A 10-year millage renewal to support the county’s natural areas preservation program (NAPP) was approved by voters in November 2010. Earlier that year, commissioners had approved changes to the ballot language that allowed a portion of NAPP funds to be used for the purchase of development rights (PDR) for farmland. For additional background, see Chronicle coverage: “Washtenaw Natural Areas Tweaked for Ballot.”

Communications & Commentary: Retirements & Staff Reorganization

Wes Prater reported that he had asked for the number of county employees who had retired at the end of 2011 – there were 117 retirements, he said. The board needs to take a close look at these positions, he said, to see which of them could be eliminated. The county needs some structural changes to its organization, Prater said. He suggested instituting a hiring freeze until the board could hold a working session on the issue. He noted that a new purchasing agent has recently been hired, and his concern is that the administration is actively trying to fill these vacant positions without reviewing whether the jobs are necessary.

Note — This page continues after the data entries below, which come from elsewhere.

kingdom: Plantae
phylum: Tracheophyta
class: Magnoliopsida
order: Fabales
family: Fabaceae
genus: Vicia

Leah Gunn argued that it’s not the board’s purview to look at the organization job-by-job. The administration knows that structural changes are needed, Gunn said, and so the administration should bring a plan to the board. Commissioners don’t know which positions should be eliminated or kept.  The budget in 2014 and 2015 will be difficult, but Gunn said she relies on the staff’s expertise. The department heads did heroic work in cutting their budgets for 2012 and 2013, she noted. The staff is working hard, and commissioners should respect that, she concluded.

Deputy county administrator Kelly Belknap responded. [County administrator Verna McDaniel had traveled to New Orleans to attend the Jan. 2 Sugar Bowl, and was not present at the Jan. 4 meeting.] Belknap told commissioners that before any job is posted, the position goes through a review to determine if it should be filled or not. In some departments, six or seven people retired, she said. Some of those jobs need to be filled in order to continue providing services to residents, she said.

Prater took issue with Gunn’s opinion that the board doesn’t have purview over the positions. The board does have authority to eliminate or create jobs, he said. The administration makes recommendations, but it’s the board that decides. Prater noted that four years ago, the county employed about 1,360 people, and about the same number are employed today, he said. And every year, the county hires hundreds of temporary workers too, he said.

Prater said he’s concerned that the county needs to use its fund balance to balance the budget, and “once it’s gone, it’s gone for good.” The county needs to make structural changes, he said, or it will be in big trouble.

Rolland Sizemore Jr. circled back to the issue of the newly hired purchasing agent, saying that person should have come to the board to be introduced. Belknap indicated that she would make sure the new employee attended an upcoming meeting.

Present: Barbara Bergman, Felicia Brabec, Leah Gunn, Ronnie Peterson, Alicia Ping, Wes Prater, Yousef Rabhi, Rolland Sizemore Jr., Conan Smith, Dan Smith, Rob Turner.

Next regular board meeting: Wednesday, Jan. 18, 2012 at 6:30 p.m. at the county administration building, 220 N. Main St. in Ann Arbor. The ways & means committee meets first, followed immediately by the regular board meeting. [confirm date] (Though the agenda states that the regular board meeting begins at 6:45 p.m., it usually starts much later – times vary depending on what’s on the agenda.) Public commentary is held at the beginning of each meeting, and no advance sign-up is required.